Ook de redaktie van Wending, maandblad voor evangelie, cultuur en samenleving, is in die
valkuil gestapt door als thema van het juli-nummer 'Muziek als taal' te kiezen. Wijselijk heeft men als
ondertitel 'over intenties in de muziek' toegevoegd. Want van alle artikelen in dit nummer gaat
eigenlijk alleen de bijdrage van Etty Mulder over muziek als taal, dat wil zeggen als
kommunikatiemiddel. Ze beschrijft de kwaliteit en de mechanismen van de luisterervaring, waarbij de
nadruk komt te liggen op het kontrast tussen muziek van deze eeuwen die uit vroegere tijden: voorheen
kon de luisteraar zich oriënteren op een vast muzikaal patroon, waarin de afwijkingen de spanning
aanbrachten. In hedendaagse muziek is afwijking van patronen de regel, niet de uitzondering.
Verwachting heeft plaats gemaakt voor afwachting.
Intenties
De kombinatie van muziek en taal komt aan de orde in twee uitstekende, maar enigszins overlappende
artikelen van Cees Rotteveel en Jos Leussink. Zij beschrijven hoe komponisten uit de 17de en 18de eeuw
tekst en muziek aan elkaar verbonden, op emotionele, dan wel rationele gronden; en hoe de daaruit
ontstane ideeën ook in instrumentale muziek een rol gingen spelen.
In de overige artikelen speelt 'taal' nauwelijks een rol. 'Intenties' staan op de voorgrond. Niet
alleen intenties in de muziek zelf, maar ook die van de komponist, van de uitvoerende musikus, van de
muziektherapeut, van de kritikus, enzovoort. De Wending-redaktie heeft werkelijk haar uiterste best
gedaan het onderwerp van zoveel mogelijk kanten te belichten. De weinig nauwkeurige afbakening van het
thema werkt echter een zekere verwarring in de hand.
Bovendien is het niveau van de bijdragen wisselend. Het artikel van muziekkritikus B. L. Kullberg is
ronduit warrig. G. J. Hoenderdaal houdt een helder kultuurfilosofisch betoog, maar de verbinding die
hij legt tussen muziek en religie is moeizaam en niet erg konsekwent. Gesprekken met Reinbert de Leeuw
en Gilius van Bergeijk leveren, in tegenstelling tot dat met Ton Koopman, vrij weinig konkreets op. "Ik
vind iets mooi omdat het mij fascineert en het fascineert mij omdat ik het mooi vind", zegt Reinbert de
Leeuw. Zijn enthousiasme straalt van het artikel af, maar zijn intenties blijven daarachter verborgen.

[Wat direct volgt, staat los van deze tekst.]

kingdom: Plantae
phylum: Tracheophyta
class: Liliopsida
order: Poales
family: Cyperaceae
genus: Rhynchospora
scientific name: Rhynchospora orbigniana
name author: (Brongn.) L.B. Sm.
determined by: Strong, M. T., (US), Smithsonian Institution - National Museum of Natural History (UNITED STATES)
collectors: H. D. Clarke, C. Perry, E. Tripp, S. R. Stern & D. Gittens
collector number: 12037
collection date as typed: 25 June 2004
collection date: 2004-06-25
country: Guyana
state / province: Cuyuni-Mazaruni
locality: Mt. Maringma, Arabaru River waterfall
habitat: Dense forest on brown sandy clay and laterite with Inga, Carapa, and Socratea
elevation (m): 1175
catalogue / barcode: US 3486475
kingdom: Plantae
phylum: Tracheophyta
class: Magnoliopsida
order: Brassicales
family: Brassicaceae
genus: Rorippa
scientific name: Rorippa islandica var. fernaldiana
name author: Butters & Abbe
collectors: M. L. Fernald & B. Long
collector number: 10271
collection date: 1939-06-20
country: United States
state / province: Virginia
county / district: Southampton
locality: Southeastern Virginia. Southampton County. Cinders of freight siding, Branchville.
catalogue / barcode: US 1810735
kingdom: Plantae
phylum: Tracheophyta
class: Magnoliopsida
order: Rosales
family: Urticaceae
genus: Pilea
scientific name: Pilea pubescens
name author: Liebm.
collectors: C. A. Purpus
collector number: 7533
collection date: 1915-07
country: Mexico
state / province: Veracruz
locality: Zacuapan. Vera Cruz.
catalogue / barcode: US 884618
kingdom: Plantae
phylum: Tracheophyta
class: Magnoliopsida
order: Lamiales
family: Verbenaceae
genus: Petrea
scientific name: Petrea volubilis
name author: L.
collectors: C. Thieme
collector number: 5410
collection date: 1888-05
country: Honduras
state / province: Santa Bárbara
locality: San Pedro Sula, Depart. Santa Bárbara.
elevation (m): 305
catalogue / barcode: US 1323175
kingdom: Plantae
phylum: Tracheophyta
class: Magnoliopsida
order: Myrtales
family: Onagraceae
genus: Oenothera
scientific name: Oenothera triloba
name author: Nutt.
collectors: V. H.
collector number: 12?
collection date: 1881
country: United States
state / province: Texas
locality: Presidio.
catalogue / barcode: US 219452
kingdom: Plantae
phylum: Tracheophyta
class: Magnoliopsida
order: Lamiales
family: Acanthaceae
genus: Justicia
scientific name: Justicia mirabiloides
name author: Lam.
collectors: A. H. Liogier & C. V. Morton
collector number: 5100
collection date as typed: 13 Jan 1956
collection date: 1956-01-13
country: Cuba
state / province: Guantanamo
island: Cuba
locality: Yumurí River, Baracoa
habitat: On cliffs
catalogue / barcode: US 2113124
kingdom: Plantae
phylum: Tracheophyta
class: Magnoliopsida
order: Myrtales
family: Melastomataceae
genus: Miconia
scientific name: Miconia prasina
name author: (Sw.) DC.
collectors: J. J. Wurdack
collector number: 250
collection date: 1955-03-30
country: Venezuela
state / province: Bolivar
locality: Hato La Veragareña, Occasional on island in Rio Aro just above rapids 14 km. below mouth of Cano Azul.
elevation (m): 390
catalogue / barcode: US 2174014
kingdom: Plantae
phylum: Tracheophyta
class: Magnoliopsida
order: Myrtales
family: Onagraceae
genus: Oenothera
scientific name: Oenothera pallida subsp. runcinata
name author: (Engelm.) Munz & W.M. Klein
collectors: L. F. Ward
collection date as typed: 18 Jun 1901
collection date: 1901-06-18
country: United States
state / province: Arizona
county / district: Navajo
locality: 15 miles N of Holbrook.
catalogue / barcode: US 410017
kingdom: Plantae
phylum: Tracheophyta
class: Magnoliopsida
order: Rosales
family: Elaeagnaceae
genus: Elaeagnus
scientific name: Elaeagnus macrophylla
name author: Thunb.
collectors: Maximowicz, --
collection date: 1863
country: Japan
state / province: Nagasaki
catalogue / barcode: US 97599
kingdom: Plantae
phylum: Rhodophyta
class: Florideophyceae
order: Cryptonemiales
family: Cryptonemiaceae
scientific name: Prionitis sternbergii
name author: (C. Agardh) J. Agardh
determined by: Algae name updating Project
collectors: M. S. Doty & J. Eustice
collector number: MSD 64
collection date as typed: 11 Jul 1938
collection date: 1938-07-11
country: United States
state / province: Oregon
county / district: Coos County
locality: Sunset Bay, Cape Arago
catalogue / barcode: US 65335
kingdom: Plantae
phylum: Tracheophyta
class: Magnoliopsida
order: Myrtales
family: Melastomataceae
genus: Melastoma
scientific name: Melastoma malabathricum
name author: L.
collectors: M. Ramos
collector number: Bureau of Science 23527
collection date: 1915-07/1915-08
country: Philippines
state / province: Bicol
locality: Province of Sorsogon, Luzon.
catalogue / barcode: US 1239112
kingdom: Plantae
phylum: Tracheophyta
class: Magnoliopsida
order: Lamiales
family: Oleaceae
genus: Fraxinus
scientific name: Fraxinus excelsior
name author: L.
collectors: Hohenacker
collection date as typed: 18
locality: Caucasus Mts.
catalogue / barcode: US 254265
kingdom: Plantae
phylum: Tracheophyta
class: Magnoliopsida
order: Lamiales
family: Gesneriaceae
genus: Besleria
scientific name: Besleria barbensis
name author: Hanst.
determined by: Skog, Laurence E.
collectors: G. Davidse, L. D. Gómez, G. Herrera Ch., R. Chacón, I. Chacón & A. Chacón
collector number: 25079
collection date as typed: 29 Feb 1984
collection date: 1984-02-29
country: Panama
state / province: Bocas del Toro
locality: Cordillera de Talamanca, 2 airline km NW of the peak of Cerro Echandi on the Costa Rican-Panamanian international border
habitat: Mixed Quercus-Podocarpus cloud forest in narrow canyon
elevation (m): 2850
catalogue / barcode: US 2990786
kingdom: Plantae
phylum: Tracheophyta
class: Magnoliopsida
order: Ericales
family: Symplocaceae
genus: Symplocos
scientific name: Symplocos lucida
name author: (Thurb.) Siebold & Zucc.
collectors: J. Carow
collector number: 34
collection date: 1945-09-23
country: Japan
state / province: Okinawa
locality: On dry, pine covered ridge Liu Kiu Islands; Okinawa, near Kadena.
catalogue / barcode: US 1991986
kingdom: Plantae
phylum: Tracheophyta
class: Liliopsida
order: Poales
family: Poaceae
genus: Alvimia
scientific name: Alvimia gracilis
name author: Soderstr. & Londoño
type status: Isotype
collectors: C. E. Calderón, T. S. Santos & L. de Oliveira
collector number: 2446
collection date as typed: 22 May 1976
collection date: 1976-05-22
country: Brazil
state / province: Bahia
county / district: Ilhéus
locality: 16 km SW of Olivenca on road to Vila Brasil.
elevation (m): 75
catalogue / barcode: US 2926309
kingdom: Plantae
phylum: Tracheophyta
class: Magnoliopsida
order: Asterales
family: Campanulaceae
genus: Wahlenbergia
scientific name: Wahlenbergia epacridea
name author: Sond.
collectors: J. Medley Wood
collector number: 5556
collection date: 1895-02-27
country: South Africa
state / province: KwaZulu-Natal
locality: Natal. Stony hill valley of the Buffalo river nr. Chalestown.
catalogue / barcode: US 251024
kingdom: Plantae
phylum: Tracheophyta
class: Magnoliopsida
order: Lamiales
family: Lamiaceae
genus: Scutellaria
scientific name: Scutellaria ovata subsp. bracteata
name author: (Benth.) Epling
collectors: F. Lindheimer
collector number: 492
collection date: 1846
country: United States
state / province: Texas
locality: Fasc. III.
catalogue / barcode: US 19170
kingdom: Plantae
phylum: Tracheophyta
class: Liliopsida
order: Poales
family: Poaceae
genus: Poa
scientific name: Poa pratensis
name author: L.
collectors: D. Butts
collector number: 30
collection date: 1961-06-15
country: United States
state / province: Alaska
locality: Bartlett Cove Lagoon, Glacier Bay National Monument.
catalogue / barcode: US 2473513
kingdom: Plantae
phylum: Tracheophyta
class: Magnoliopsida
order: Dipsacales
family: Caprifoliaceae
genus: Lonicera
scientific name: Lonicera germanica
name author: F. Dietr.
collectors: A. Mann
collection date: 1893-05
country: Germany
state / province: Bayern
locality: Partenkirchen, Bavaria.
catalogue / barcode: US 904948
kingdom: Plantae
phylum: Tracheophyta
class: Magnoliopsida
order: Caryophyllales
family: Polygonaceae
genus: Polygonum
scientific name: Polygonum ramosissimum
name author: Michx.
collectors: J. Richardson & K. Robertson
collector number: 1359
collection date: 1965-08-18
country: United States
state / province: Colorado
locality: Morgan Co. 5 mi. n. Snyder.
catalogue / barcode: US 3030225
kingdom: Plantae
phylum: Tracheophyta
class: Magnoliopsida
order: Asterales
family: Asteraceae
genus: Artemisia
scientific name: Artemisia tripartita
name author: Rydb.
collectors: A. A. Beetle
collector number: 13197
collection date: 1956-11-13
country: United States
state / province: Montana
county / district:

(Helder formulerende gesprekspartners, bijvoorbeeld een Louis Andriessen, een Guus Janssen of zelfs een
Dick Raaymakers, hadden misschien meer opgeleverd.) En tenslotte is het jammer dat het verschijnsel
popmuziek zo goed als niet aan bod komt.
Toch gaat dit nummer van Wending wel degelijk ergens over. De vlag dekt de lading niet, maar uit
het totaal van artikelen komt bedoeld of onbedoeld één thema naar voren:
het funktioneren van muziek in onze samenleving, en het in de loop der geschiedenis uiteengroeien van
kunst en dagelijks leven. En daarmee signaleert dit ene nummer meer dan hele jaargangen van een blad
als Mens en Melodie.
Wending, nr. 6, uitg. Boekencentrum BV. f 12,10.